Henderson is careful to acknowledge that the Western narrative has often dominated our conversations about beauty. She looks to the Medieval Arab world, where “the practice of beautifying ugliness moved beyond mockery.” The 8th-century writer al-Jahiz saw value in what was “proper, useful or more profitable” rather than what was “straight or crooked.” Ribs, claws, and new moons were all examples of “twisted or crooked things that would be harmful or defective if they were even and straight.”
Many of Henderson’s case studies are reminders that ugliness depends upon time, gender, culture, and able-bodiedness. Not everyone has the option to commodify their outward appearance; the ability to do so rests highly with the court public opinion. It shifts and reshapes as years go by and views change. How many times have we looked back on a haircut from thirty years ago and thought, What were people thinking?
While the passage of time and the outwardly democratic nature of social media has facilitated diversity, particularly for women—think Dove’s Real Beauty campaign, or the public shaming of magazines that shamelessly airbrush their models—there are still beauty pageants and there are still lists that rank attractiveness, There is still a standard of beauty and there probably always will be. Beauty must exist in order for ugliness to exist, and vice versa. “Rather than binaries,” Henderson says, “ugliness and beauty seem to function more like binary stars, which fall into one another’s gravity and orbit each other while being constellated with many other stars.”

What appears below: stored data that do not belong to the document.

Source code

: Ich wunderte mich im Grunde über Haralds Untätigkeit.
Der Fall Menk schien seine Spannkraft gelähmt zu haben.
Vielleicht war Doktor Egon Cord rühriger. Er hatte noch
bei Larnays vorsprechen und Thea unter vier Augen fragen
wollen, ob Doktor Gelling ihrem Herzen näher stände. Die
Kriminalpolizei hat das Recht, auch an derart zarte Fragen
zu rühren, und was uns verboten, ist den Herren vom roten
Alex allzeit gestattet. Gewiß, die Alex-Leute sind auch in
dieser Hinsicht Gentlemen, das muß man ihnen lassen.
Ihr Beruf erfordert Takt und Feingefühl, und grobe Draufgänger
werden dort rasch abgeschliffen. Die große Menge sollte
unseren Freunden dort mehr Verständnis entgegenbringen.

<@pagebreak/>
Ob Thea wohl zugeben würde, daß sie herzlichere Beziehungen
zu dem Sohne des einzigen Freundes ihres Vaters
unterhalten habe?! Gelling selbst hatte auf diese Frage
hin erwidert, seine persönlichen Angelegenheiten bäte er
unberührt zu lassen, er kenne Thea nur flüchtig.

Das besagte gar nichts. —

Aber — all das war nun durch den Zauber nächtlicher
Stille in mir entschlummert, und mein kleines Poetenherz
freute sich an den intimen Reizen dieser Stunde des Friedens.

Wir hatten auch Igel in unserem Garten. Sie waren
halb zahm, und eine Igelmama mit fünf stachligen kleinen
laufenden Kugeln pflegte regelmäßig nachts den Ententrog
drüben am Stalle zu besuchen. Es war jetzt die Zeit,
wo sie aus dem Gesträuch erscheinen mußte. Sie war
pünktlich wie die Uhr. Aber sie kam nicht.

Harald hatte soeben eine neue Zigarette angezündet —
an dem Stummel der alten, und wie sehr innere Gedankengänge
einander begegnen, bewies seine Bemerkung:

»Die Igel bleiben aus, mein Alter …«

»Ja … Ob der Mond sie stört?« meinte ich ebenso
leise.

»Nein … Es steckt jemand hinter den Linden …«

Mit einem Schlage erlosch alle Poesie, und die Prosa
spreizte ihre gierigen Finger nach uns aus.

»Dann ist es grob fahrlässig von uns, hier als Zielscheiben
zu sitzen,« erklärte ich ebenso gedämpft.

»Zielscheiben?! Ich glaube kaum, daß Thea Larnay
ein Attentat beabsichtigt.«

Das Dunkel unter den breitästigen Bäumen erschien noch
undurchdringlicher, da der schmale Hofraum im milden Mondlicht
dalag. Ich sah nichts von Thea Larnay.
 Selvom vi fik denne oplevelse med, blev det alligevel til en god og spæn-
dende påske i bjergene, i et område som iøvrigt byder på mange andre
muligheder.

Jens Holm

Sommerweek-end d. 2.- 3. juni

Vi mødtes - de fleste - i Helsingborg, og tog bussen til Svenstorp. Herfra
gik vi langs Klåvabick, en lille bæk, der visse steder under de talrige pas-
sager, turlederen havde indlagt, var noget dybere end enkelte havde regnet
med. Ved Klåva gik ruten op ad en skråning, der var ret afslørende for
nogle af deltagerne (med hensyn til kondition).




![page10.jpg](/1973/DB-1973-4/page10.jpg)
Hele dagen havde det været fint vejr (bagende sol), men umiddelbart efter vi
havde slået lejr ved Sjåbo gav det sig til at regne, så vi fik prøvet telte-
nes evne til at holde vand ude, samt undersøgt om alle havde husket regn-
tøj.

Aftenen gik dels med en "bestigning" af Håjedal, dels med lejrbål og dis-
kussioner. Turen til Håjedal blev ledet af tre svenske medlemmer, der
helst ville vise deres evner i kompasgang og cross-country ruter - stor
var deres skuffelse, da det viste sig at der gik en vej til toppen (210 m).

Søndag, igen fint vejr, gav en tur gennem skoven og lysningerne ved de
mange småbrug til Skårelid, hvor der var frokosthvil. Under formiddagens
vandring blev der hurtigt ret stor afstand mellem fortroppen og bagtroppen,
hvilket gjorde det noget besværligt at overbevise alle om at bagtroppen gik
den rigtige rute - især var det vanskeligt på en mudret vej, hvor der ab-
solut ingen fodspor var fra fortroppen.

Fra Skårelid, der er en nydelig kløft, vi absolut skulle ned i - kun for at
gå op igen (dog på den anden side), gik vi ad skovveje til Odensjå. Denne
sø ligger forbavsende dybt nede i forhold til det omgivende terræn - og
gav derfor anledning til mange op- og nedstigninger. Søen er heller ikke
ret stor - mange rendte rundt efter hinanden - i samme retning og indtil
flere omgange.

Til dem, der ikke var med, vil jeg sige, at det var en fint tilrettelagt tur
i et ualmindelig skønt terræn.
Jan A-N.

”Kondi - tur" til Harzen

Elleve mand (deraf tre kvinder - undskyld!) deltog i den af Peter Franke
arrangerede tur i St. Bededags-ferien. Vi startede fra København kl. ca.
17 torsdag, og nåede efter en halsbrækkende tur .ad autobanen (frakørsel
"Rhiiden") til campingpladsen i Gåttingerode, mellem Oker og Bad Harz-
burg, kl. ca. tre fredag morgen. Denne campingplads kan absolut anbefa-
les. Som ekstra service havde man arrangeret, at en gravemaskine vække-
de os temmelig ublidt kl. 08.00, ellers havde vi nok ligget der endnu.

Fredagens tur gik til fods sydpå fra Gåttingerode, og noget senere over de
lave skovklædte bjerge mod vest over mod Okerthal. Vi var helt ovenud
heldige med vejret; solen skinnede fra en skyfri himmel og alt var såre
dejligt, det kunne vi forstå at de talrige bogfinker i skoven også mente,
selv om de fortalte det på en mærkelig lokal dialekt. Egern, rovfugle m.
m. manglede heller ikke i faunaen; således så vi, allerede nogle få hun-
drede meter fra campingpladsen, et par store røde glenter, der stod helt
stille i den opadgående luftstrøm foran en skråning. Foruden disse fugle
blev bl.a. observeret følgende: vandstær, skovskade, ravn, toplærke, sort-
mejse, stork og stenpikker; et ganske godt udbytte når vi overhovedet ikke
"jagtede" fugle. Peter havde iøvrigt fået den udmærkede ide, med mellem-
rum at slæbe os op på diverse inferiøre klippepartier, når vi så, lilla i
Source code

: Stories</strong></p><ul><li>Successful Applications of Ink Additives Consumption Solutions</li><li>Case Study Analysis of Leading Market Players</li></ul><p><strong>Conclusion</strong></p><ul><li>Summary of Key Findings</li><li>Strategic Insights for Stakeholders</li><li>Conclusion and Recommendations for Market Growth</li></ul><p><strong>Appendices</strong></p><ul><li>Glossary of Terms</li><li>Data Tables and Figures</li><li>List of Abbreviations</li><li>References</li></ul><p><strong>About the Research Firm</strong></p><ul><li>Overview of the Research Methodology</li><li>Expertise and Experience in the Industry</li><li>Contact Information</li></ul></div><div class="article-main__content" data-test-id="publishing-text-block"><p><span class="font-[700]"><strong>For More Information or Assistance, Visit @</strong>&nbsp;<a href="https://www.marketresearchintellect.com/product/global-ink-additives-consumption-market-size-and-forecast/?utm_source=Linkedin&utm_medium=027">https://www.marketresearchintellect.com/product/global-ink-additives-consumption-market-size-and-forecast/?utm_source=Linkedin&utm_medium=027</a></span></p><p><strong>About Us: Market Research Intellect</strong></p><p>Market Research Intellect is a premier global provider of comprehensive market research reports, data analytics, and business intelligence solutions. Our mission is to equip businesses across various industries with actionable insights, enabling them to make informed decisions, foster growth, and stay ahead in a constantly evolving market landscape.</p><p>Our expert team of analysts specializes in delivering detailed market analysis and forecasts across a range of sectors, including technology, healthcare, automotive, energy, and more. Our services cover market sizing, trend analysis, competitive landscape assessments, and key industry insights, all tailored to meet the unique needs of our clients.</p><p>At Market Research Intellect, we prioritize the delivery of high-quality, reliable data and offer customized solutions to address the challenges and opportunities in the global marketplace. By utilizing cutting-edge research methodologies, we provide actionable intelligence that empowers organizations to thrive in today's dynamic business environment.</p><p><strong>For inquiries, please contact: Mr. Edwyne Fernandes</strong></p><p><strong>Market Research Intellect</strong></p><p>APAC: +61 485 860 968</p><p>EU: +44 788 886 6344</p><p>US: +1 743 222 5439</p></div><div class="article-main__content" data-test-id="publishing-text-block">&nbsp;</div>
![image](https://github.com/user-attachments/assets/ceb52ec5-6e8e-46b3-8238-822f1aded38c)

Thus, writing a “cultural history” of ugliness is problematic. Henderson resists “perpetuat[ing] a catalogue of freaks” and instead “focuse[s] on figures who negotiated ugliness at moments when the word’s meaning both solidified and shifted.” Beginning with the prologue and continuing throughout the rest of the chapters, Henderson defends her analysis of ugliness beautifully, using poetic language that reads less like an art history textbook and more like philosophical musings:
By constellating, even blurring, the boundaries between ugliness and beauty, I am not attempting to characterize every star in the ugly universe as beautiful, or vice versa. If so, both words would lose their meaning, in a kind of hoarding where detritus is as valued as diamonds. The two concepts inhabit a wider grey space. Shadowed by changing cultural appropriations, both definitions keep shifting, through not only accumulation but negation.
Henderson insists that ugliness surrounds us. But tomorrow we might feel differently about that supposedly ugly dress. A different us—our next door neighbors, maybe—might feel differently about it right now.